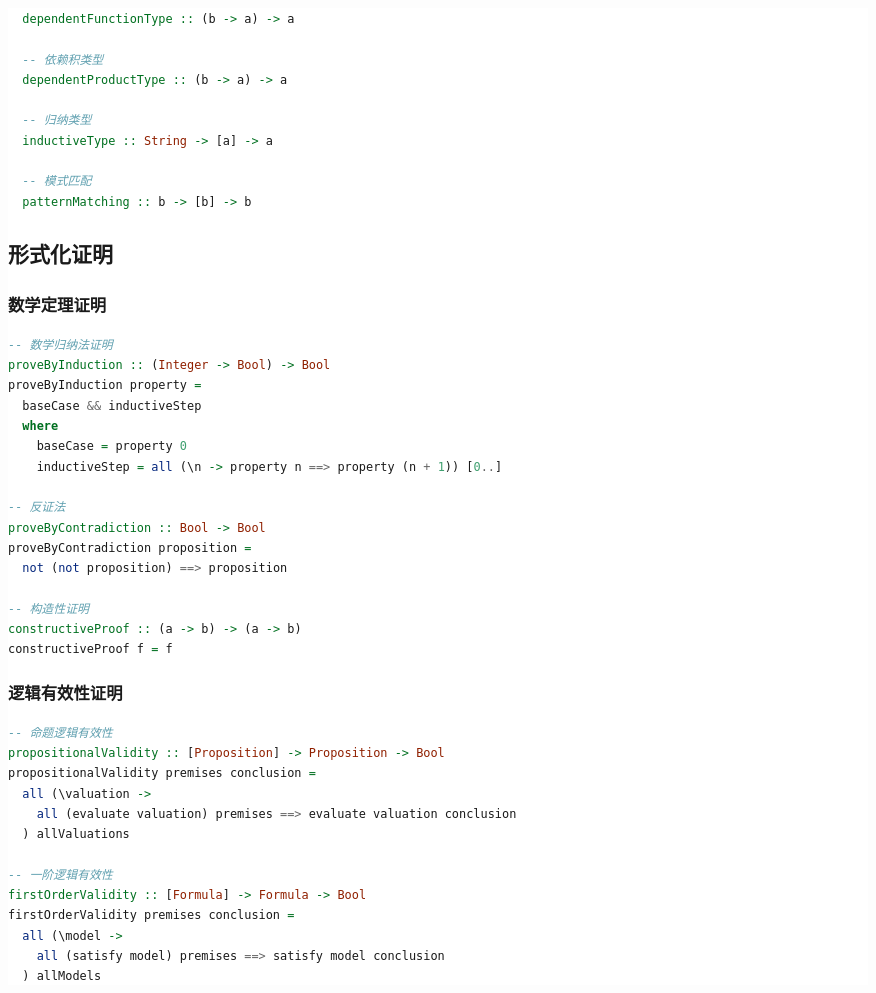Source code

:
 ```haskell
  dependentFunctionType :: (b -> a) -> a
  
  -- 依赖积类型
  dependentProductType :: (b -> a) -> a
  
  -- 归纳类型
  inductiveType :: String -> [a] -> a
  
  -- 模式匹配
  patternMatching :: b -> [b] -> b
```

## 形式化证明

### 数学定理证明

```haskell
-- 数学归纳法证明
proveByInduction :: (Integer -> Bool) -> Bool
proveByInduction property = 
  baseCase && inductiveStep
  where
    baseCase = property 0
    inductiveStep = all (\n -> property n ==> property (n + 1)) [0..]

-- 反证法
proveByContradiction :: Bool -> Bool
proveByContradiction proposition = 
  not (not proposition) ==> proposition

-- 构造性证明
constructiveProof :: (a -> b) -> (a -> b)
constructiveProof f = f
```

### 逻辑有效性证明

```haskell
-- 命题逻辑有效性
propositionalValidity :: [Proposition] -> Proposition -> Bool
propositionalValidity premises conclusion = 
  all (\valuation -> 
    all (evaluate valuation) premises ==> evaluate valuation conclusion
  ) allValuations

-- 一阶逻辑有效性
firstOrderValidity :: [Formula] -> Formula -> Bool
firstOrderValidity premises conclusion = 
  all (\model -> 
    all (satisfy model) premises ==> satisfy model conclusion
  ) allModels
```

::::

Directions for this task:
Please output the entire listing above verbatim and omit its images.

Your response:
Source code

:
 ```haskell
  dependentFunctionType :: (b -> a) -> a
  
  -- 依赖积类型
  dependentProductType :: (b -> a) -> a
  
  -- 归纳类型
  inductiveType :: String -> [a] -> a
  
  -- 模式匹配
  patternMatching :: b -> [b] -> b
```

## 形式化证明

### 数学定理证明

```haskell
-- 数学归纳法证明
proveByInduction :: (Integer -> Bool) -> Bool
proveByInduction property = 
  baseCase && inductiveStep
  where
    baseCase = property 0
    inductiveStep = all (\n -> property n ==> property (n + 1)) [0..]

-- 反证法
proveByContradiction :: Bool -> Bool
proveByContradiction proposition = 
  not (not proposition) ==> proposition

-- 构造性证明
constructiveProof :: (a -> b) -> (a -> b)
constructiveProof f = f
```

### 逻辑有效性证明

```haskell
-- 命题逻辑有效性
propositionalValidity :: [Proposition] -> Proposition -> Bool
propositionalValidity premises conclusion = 
  all (\valuation -> 
    all (evaluate valuation) premises ==> evaluate valuation conclusion
  ) allValuations

-- 一阶逻辑有效性
firstOrderValidity :: [Formula] -> Formula -> Bool
firstOrderValidity premises conclusion = 
  all (\model -> 
    all (satisfy model) premises ==> satisfy model conclusion
  ) allModels
```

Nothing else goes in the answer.